Design and construction
- Developer: Christopher Skase

Other information
- Number of rooms: 294

Website
- Sheraton Grand Mirage Resort, Port Douglas

= Sheraton Grand Mirage Resort, Port Douglas =

Hotel in Port Douglas, Far North Queensland, Australia

The Sheraton Grand Mirage Resort, Port Douglas, is a seaside resort hotel on Four Mile Beach in Port Douglas, Far North Queensland, Australia.

==History==
Developed by businessman Christopher Skase at a reported cost of $100 million, the resort was officially opened in October 1987, and has been said to have transformed Port Douglas "from a sleepy far-north Queensland seaside town into a sophisticated tropical playground for the rich and famous."

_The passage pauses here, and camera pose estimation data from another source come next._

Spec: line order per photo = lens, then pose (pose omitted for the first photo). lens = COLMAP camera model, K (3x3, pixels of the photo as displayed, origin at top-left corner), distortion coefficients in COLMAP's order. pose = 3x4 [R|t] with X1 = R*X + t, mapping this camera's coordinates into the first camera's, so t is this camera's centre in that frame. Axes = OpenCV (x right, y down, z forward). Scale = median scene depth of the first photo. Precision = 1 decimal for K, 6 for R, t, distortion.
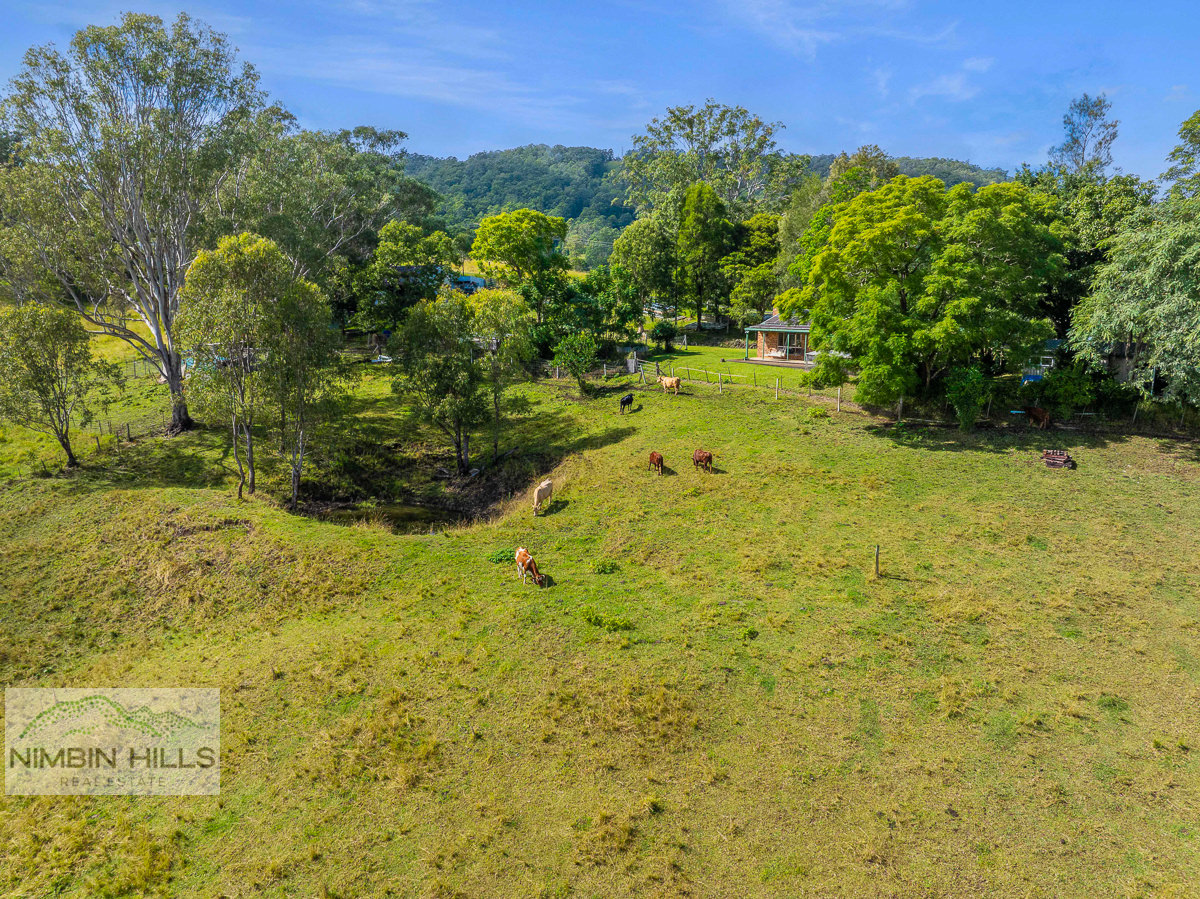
lens RADIAL K [[849.3, 0, 602.1], [0, 849.3, 434.8], [0, 0, 1]] dist [-0.042956, 0.000917]
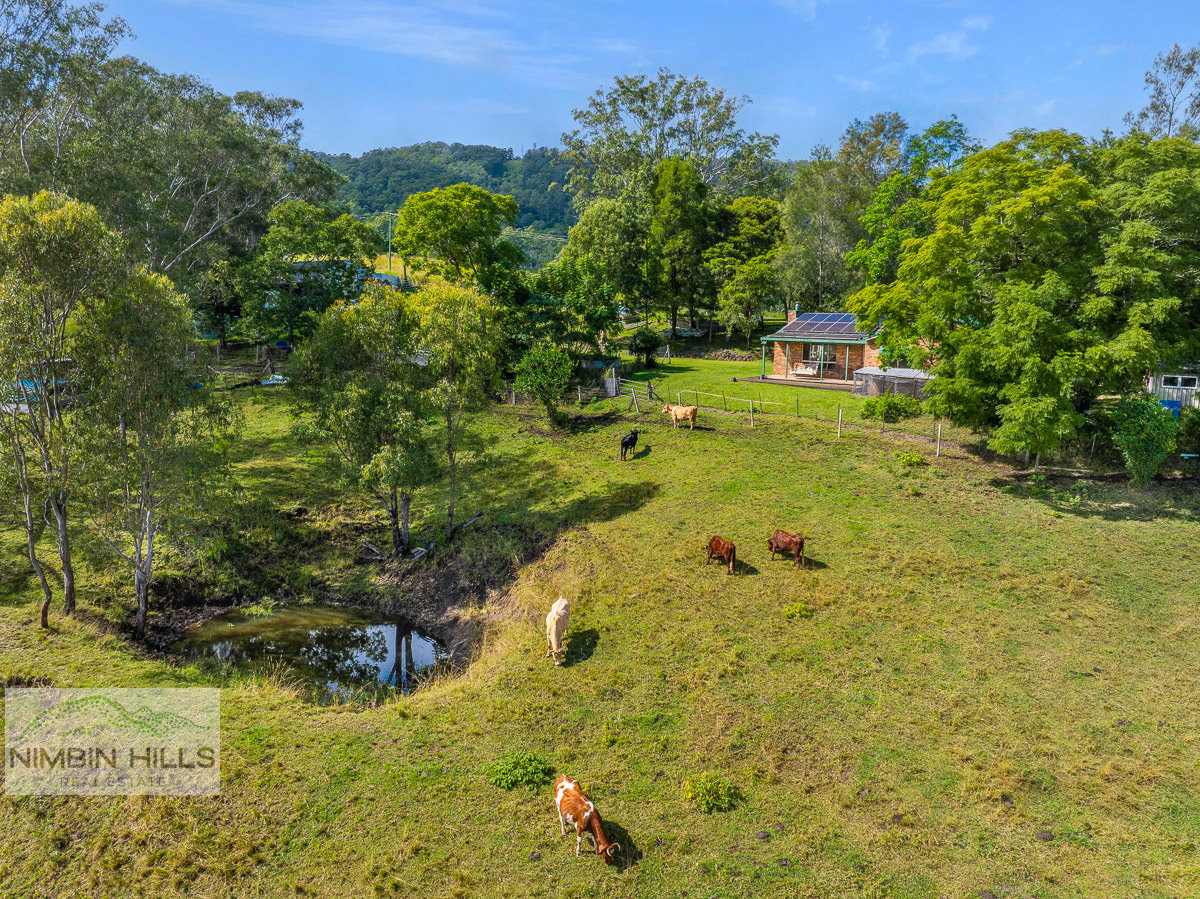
lens RADIAL K [[849.3, 0, 602.1], [0, 849.3, 434.8], [0, 0, 1]] dist [-0.042956, 0.000917]
pose [[0.993128, -0.018645, 0.115537, -0.069031], [0.018862, 0.999822, -0.000792, -0.040714], [-0.115502, 0.002966, 0.993303, 0.257459]]
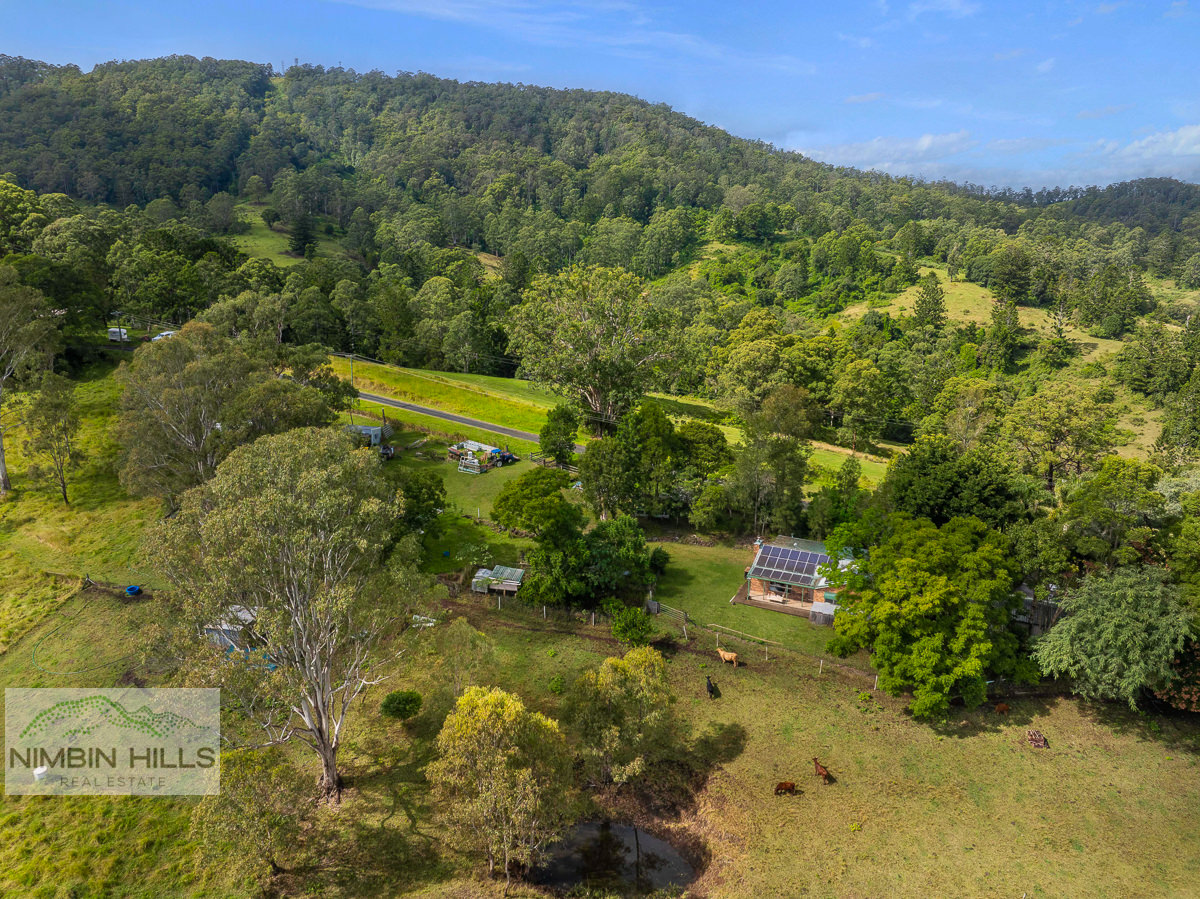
lens RADIAL K [[849.3, 0, 602.1], [0, 849.3, 434.8], [0, 0, 1]] dist [-0.042956, 0.000917]
pose [[0.926321, -0.107063, 0.361202, -0.484374], [0.066478, 0.990176, 0.123010, -0.522675], [-0.370824, -0.089935, 0.924338, -0.073879]]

Guests known to have stayed at the resort include former President of the United States Bill Clinton and his wife, former United States Secretary of State Hillary Clinton, Hollywood stars Kate Hudson, Matthew McConaughey, Leonardo DiCaprio, Tom Hanks and John Travolta, opera singer Luciano Pavarotti, supermodel Claudia Schiffer, and rock singer Mick Jagger and his ex-wife, model Jerry Hall.

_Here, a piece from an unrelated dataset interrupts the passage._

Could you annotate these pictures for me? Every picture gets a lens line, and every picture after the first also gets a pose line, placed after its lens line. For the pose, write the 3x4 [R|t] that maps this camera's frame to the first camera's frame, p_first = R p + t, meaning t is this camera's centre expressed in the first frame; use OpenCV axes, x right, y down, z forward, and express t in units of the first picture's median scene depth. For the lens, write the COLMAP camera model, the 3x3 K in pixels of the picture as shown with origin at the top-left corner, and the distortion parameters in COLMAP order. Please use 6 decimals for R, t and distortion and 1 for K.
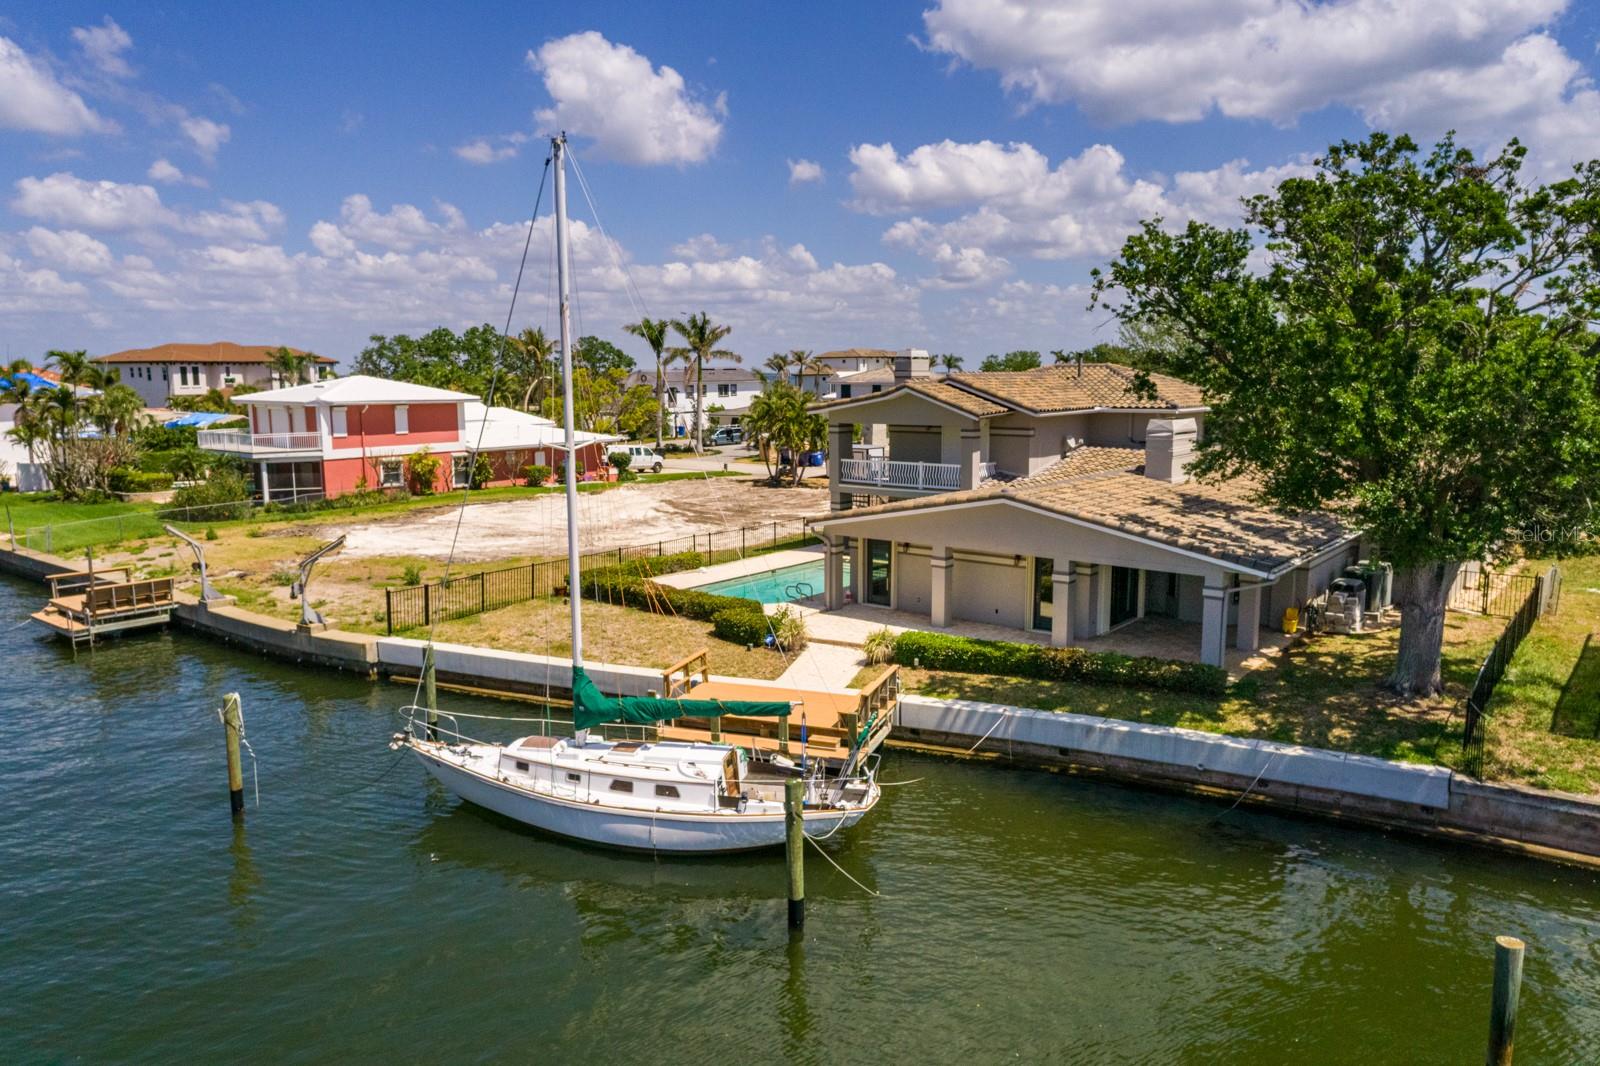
lens RADIAL K [[1102.3, 0, 799.6], [0, 1102.3, 529.8], [0, 0, 1]] dist [-0.000660, 0.011281]
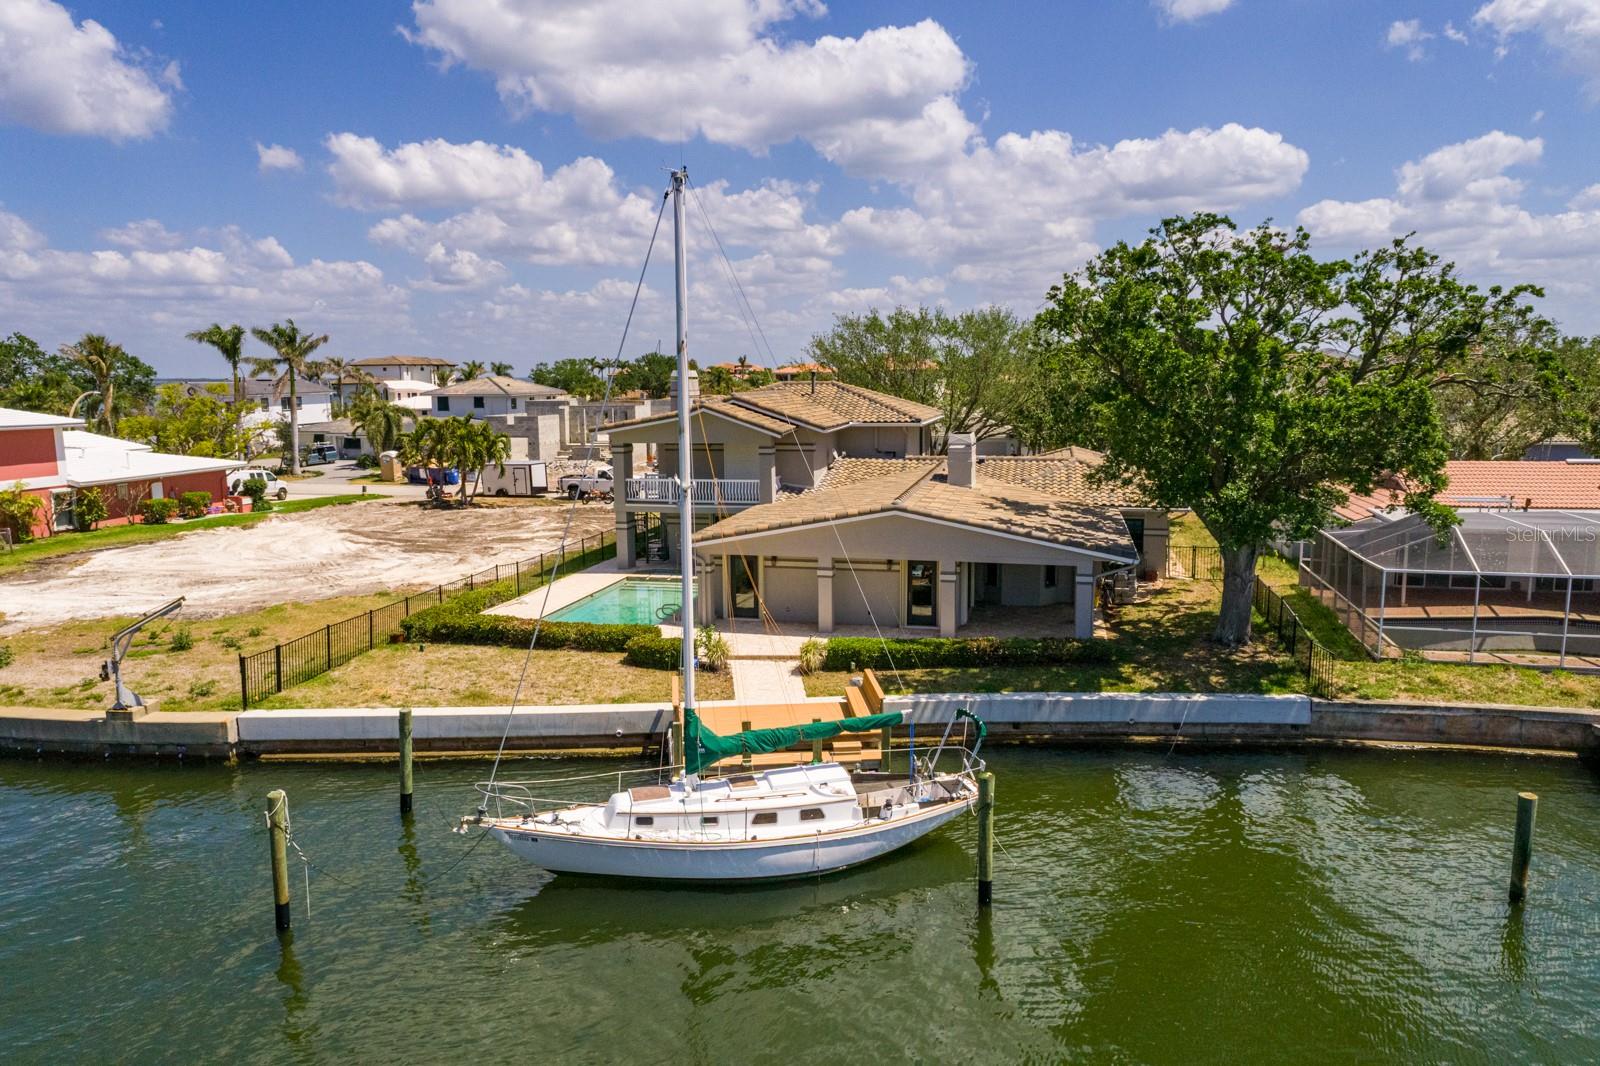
lens RADIAL K [[1088.7, 0, 805.6], [0, 1088.7, 528.1], [0, 0, 1]] dist [-0.001666, 0.009701]
pose [[0.896020, -0.064755, 0.439267, -0.166981], [0.066069, 0.997739, 0.012316, -0.013312], [-0.439071, 0.017986, 0.898272, 0.023313]]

In 2004, the resort began a major refurbishment program, and in 2011 it was purchased by Melbourne property developer David Marriner and Chinese investor the Fullshare Group for $35 million. In 2013, Marriner sold his shareholding to the Fullshare Group.

Another major redevelopment commenced in May 2015. It had a budget of $43 million and was completed in August 2016.

==Description==
The resort's 147 ha site is adjacent to Four Mile Beach, Port Douglas. At its core is a group of multistorey buildings flanked by a "sprawling network" of 10 "lagoons". The site also includes tennis courts, an 18-hole golf course, the Kaia day spa and a gymnasium.

Typically the resort hosts about 700 guests, and at peak times around 900. Onsite dining is headed up by the restaurant Harrisons, which is operated by chef-owner Spencer Patrick. Opened in central Port Douglas in 2007, it relocated to the resort in 2017.